Et de se rendre compte très rapidement que le marché est celui de villes plutôt que de pays. Des villes qui ont notamment une activité culturelle et touristique soutenue, ou un marché immobilier tendu. « Il fallait aller vite, très vite », a-t-il souligné lors de la dernière édition de la French Touch Conference, qui s'est déroulée la semaine dernière à Paris. « Il y avait une vingtaine opportunités dans le monde qu'il fallait gérer très rapidement. »

Accéléré d'abord par Numa, PopUp Immo décide alors de postuler pour Techstars, un prestigieux accélérateur new-yorkais. A sa surprise, il voit sa jeune pousse sélectionnée parmi 100 autres. « J'avais pour vision de créer un acteur global et on ne pouvait pas être leader mondial sans se positionner sur les Etats-Unis », détaille l'entrepreneur. Et de reprendre le chemin de la Grosse Pomme, sa « ville de cœur. » C'est au sein même de Techstars qu'aura lieu la fusion-acquisition de PopUp Immo avec Storefront, un acteur américain de taille, dont Mohamed Haouache gardera la marque.

Depuis, Storefront a bel et bien déployé ses ailes et ses équipes. Outre les Etats-Unis et la France, la société est aujourd'hui présente à Amsterdam et à Londres, ainsi qu'à Hong Kong. Comptant à ce jour plus de 70 collaborateurs, la pépite prévoit d'aller encore plus loin. Elle devrait prochainement se lancer au Canada et à Singapour, confie son dirigeant.
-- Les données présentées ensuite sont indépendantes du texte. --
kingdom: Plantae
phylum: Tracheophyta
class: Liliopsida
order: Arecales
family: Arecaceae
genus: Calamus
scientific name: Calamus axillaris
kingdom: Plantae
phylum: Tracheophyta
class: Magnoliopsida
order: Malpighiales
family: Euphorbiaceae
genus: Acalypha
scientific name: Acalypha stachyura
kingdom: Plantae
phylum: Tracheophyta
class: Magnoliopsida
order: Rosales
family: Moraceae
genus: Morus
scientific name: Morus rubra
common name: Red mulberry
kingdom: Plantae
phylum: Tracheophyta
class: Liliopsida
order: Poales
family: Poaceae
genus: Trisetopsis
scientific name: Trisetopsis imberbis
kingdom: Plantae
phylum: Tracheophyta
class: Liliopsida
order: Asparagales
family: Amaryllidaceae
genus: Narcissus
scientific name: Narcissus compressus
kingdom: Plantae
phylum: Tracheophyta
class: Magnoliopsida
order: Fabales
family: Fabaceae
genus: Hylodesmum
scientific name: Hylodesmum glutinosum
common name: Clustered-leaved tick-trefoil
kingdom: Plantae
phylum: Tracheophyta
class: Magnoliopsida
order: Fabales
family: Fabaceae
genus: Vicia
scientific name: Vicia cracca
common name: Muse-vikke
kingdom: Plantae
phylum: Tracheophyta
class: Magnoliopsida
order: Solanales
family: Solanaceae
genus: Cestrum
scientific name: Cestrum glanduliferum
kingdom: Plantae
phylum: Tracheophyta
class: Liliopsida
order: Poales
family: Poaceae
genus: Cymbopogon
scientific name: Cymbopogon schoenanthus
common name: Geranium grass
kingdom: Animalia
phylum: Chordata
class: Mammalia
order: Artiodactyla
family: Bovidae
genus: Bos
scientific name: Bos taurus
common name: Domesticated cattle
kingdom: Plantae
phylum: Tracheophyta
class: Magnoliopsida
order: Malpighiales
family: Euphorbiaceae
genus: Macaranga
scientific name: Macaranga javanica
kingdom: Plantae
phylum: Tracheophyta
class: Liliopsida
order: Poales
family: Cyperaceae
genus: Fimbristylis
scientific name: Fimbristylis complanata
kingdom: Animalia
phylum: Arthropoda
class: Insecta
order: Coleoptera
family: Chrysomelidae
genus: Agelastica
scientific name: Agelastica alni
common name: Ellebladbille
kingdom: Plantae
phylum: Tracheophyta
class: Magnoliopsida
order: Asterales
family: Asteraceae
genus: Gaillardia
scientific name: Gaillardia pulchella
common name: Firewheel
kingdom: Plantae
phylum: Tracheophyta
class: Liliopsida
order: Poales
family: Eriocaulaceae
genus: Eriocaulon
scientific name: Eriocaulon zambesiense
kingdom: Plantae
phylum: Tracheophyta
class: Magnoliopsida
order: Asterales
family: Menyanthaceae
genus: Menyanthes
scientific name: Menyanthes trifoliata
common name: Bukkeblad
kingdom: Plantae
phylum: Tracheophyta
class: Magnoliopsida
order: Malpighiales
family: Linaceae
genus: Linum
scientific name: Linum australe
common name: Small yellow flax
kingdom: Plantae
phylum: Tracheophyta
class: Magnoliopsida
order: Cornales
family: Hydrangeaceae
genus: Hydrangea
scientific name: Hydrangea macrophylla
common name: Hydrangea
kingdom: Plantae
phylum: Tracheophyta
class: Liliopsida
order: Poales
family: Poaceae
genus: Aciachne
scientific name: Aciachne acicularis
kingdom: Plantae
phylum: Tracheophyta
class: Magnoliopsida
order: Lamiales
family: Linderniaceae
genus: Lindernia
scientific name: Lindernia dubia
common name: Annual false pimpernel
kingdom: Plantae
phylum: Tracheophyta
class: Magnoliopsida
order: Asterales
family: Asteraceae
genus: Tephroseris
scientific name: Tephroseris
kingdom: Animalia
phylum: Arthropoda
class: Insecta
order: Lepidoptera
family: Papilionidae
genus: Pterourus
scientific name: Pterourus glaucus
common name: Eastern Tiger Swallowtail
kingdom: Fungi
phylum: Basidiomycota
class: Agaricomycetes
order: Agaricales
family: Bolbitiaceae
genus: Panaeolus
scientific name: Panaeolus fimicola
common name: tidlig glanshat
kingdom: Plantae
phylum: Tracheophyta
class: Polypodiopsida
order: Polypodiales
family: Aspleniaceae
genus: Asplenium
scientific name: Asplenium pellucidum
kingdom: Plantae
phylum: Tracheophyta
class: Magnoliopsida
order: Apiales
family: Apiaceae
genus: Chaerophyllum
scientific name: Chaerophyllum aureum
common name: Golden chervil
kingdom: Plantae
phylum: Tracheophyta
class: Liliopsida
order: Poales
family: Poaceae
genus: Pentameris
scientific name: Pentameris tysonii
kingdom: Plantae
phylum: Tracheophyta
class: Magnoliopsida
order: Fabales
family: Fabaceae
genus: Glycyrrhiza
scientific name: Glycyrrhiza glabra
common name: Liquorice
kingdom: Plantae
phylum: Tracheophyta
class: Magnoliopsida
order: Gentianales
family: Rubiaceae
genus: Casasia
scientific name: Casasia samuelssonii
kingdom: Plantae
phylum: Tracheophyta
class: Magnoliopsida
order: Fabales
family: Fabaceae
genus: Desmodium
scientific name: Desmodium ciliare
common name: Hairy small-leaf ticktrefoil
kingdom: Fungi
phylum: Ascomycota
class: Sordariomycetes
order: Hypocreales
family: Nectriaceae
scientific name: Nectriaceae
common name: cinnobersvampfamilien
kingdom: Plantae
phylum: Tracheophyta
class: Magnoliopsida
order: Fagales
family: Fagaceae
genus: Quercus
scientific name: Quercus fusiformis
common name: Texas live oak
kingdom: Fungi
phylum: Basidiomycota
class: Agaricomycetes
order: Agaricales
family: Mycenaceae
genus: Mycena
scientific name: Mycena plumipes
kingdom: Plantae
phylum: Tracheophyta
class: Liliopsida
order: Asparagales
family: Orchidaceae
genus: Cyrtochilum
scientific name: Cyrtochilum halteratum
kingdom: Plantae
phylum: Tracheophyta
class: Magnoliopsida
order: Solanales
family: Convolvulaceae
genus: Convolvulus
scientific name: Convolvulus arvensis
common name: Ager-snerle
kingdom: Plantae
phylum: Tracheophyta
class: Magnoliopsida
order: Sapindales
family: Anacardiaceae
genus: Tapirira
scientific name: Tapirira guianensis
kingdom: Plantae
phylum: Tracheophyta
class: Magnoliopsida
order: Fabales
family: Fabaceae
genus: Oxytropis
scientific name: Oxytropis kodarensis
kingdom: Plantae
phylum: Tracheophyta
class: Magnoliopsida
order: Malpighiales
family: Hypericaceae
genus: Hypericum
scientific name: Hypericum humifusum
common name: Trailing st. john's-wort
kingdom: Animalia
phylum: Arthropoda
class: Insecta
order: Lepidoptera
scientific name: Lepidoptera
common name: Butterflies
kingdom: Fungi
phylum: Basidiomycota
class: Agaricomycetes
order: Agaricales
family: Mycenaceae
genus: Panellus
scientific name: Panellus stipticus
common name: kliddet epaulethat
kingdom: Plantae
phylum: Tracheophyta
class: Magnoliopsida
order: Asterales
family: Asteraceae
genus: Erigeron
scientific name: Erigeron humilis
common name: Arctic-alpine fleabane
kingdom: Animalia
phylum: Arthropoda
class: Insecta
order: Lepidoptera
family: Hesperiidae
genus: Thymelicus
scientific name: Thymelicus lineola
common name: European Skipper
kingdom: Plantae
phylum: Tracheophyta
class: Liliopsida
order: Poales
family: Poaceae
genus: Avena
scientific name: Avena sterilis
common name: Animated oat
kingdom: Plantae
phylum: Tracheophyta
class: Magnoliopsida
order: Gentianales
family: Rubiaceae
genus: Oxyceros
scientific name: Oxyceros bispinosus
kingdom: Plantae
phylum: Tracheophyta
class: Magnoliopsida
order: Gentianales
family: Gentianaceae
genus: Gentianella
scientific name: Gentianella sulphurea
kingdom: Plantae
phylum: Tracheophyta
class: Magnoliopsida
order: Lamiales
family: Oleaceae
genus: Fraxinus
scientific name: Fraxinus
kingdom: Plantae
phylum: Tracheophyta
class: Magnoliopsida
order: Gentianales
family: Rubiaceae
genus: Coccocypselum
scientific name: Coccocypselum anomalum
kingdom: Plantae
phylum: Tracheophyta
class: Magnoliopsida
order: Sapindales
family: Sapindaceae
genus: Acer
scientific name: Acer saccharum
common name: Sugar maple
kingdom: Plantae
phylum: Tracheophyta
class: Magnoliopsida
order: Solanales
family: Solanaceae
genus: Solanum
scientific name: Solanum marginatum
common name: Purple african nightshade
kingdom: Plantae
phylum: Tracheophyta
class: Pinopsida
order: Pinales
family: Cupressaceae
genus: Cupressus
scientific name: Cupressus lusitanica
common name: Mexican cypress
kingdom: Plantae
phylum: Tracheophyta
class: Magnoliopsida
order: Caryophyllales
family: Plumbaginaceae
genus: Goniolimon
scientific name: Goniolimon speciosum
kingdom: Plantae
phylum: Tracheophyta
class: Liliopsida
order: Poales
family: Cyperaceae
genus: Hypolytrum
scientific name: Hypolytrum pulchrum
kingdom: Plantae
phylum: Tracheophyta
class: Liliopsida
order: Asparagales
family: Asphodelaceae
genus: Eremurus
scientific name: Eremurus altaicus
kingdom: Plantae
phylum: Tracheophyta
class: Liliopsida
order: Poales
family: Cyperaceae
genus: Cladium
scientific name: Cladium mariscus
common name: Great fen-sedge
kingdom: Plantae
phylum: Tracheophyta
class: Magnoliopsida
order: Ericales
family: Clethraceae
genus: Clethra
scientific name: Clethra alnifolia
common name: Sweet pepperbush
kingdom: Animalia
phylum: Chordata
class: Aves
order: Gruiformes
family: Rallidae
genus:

A Londres, Marine Tanguy conjugue l'art et le business

La jeune entrepreneure, intervenue lors d'une table-ronde à la dernière French Touch Conference à Paris, a fondé une agence dans la capitale britannique pour y accélérer les meilleurs artistes visuels.

A 21 ans, elle gère une galerie d'art à Londres, à 23, une autre à Los Angeles, avant de revenir un an plus tard outre-Manche pour y fonder MTArt Agency, « la première agence d'artistes visuels. » Le concept de Marine Tanguy ? Sélectionner, tous les mois, parmi 200 dossiers, les artistes qui montent dans le domaine des arts visuels pour investir sur eux et les aider financièrement, leur offrir plus de visibilité et soutenir leurs projets. En somme, accélérer les talents. Son business modèle ? A la différence d'une galerie d'art classique, la vente d'œuvres n'est qu'une des sources de revenus, le reste vient de contrats avec des marques ou des mairies. En outre, la jeune dirigeante a lancé un fonds pour acquérir les œuvres des artistes en ascension.

Londres s'imposait comme un choix logique pour y créer une telle affaire. D'une part, la Française, qui vient de l'Ile de Ré, y disposait déjà d'un réseau. D'autre part, la capitale britannique était le lieu idéal, sorte d'« entre-deux » mêlant la France et les Etats-Unis, autrement dit, les aspects culturels de l'un et commerciaux des autres.

« J'ai toujours pensé business dans mon industrie », a confié cette entrepreneure lors d'une table-ronde dévolue à l'écosystème britannique dans le cadre de la récente French Touch Conference à Paris. Celle qui a fait khâgne et hypokhâgne en a tiré notamment une forte capacité à construire un argumentaire. Son expérience à Los Angeles lui a en revanche « beaucoup appris sur le marketing, la promotion et la visibilité. » Autant d'atouts utiles dans son entreprise actuelle. A la tête aujourd'hui d'une équipe de cinq personnes à temps plein, Marine Tanguy est par ailleurs très engagée en ce qui concerne l'intégration de l'art dans l'espace urbain. L'une de ses artistes a ainsi construit une sculpture qui aspire la pollution de l'air... « C'est un exemple marquant d'utilisation de l'art pour passer des messages forts », souligne la jeune patronne.